- [EXERCISE MATERIAL]
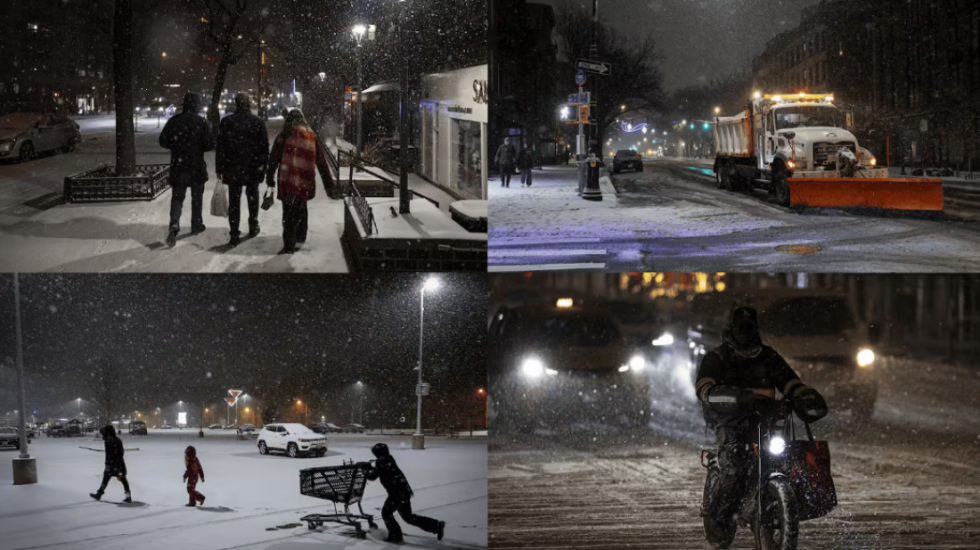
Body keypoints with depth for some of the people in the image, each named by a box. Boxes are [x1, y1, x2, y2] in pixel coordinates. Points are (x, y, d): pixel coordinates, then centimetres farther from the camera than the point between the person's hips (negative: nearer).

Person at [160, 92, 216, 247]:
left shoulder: (174, 121, -4)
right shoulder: (201, 122, -11)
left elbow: (163, 141, -1)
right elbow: (210, 143, -13)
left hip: (178, 165, 1)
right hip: (196, 166, -1)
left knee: (177, 196, 4)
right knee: (197, 196, 15)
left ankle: (174, 224, -18)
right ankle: (196, 225, 24)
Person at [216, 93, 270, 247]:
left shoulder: (226, 122, -4)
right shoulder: (258, 122, -4)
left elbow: (220, 147, -3)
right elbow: (265, 146, -2)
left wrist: (220, 168, 3)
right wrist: (264, 165, 8)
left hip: (232, 168, -1)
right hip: (253, 168, 1)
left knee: (234, 201, 1)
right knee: (252, 197, 20)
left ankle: (234, 234, -4)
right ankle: (253, 226, 30)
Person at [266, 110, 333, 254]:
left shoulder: (283, 137, -1)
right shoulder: (311, 137, 7)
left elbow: (273, 159, -2)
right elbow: (321, 161, 11)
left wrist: (269, 177, 5)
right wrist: (328, 180, 15)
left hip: (287, 181, -3)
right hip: (306, 181, 3)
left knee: (289, 211, -3)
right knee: (301, 207, 25)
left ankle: (289, 244, -8)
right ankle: (301, 236, 35)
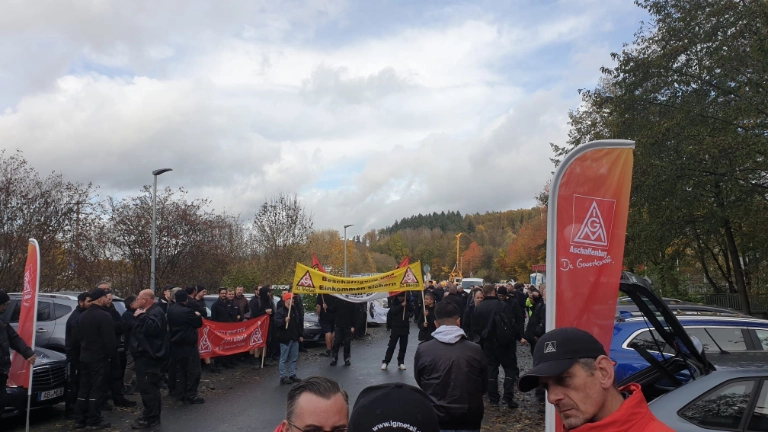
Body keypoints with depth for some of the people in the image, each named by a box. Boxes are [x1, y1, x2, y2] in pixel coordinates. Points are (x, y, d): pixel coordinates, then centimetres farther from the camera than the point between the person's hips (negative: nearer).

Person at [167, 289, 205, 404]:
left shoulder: (171, 310, 6)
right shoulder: (187, 311, -21)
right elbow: (199, 323, -12)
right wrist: (198, 316, 9)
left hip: (176, 344, 9)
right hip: (188, 345, -9)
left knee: (180, 370, 15)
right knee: (193, 370, -1)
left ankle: (180, 394, 18)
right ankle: (191, 395, 0)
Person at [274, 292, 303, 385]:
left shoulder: (295, 310, 12)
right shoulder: (280, 311, -11)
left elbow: (299, 323, 19)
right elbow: (276, 323, -23)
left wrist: (300, 335, 18)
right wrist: (284, 320, -41)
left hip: (294, 338, 7)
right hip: (285, 339, -7)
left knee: (294, 358, 12)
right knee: (284, 359, -1)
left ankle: (292, 374, 22)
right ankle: (283, 377, 4)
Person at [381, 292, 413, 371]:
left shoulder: (407, 303, 4)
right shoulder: (394, 302, -4)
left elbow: (412, 310, -7)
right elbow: (393, 311, -19)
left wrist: (407, 304, -20)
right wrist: (401, 305, -27)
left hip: (405, 328, 3)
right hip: (395, 328, -3)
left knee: (403, 346, 7)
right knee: (391, 346, -1)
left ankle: (401, 362, 18)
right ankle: (385, 362, 5)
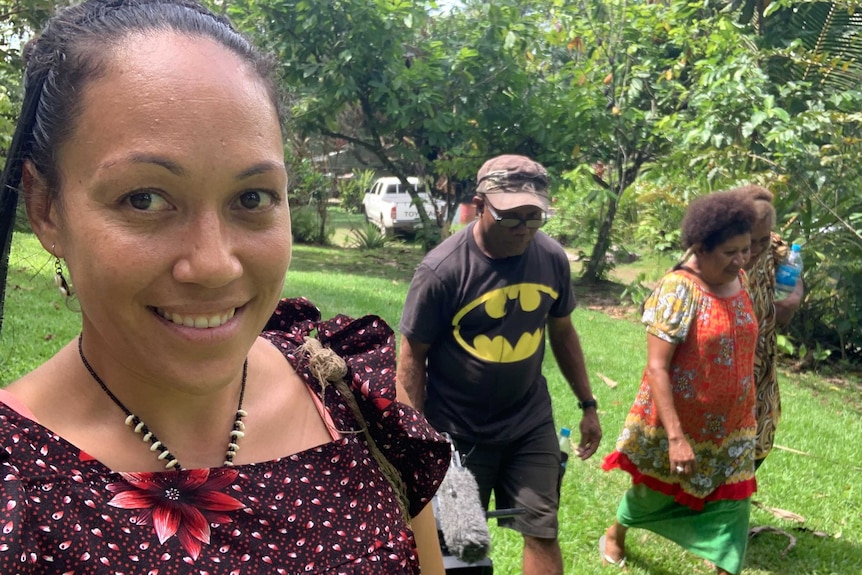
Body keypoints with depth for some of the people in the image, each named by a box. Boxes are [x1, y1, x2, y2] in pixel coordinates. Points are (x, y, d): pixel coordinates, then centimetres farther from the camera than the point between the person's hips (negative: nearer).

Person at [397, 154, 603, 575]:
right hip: (458, 433, -3)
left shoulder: (552, 258, -7)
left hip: (532, 426, 3)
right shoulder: (441, 270, -21)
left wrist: (587, 404, 11)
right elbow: (412, 357, -13)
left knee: (542, 532, 8)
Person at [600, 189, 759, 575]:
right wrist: (676, 437, -27)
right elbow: (656, 367, -24)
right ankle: (615, 535, 48)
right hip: (675, 423, -5)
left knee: (732, 503, 5)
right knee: (652, 493, 18)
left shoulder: (740, 282, -1)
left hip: (729, 426, 5)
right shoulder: (677, 291, -23)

- [WHAT NEEDS TO BE DONE]
Everything in the material above from the line that has "right elbow: (210, 143, -13)" through the line that has "right shoulder: (311, 137, 7)" must be duplicated exactly, with no other lines given.

- [SOLVED EXERCISE]
right elbow: (210, 143, -13)
left hip: (178, 165, 1)
right hip: (196, 166, -1)
left knee: (177, 196, 4)
right knee: (197, 196, 15)
left ankle: (174, 224, -18)
right ankle: (196, 225, 24)
Person at [216, 93, 270, 247]:
left shoulder: (226, 122, -4)
right shoulder: (258, 122, -4)
left elbow: (220, 147, -3)
right elbow: (265, 146, -2)
left wrist: (220, 168, 3)
right wrist: (264, 165, 8)
left hip: (232, 168, -1)
right hip: (253, 168, 1)
left knee: (234, 201, 1)
right knee: (252, 197, 20)
left ankle: (234, 234, -4)
right ankle: (253, 226, 30)
Person at [266, 110, 333, 254]:
left shoulder: (283, 137, -1)
right shoulder: (311, 137, 7)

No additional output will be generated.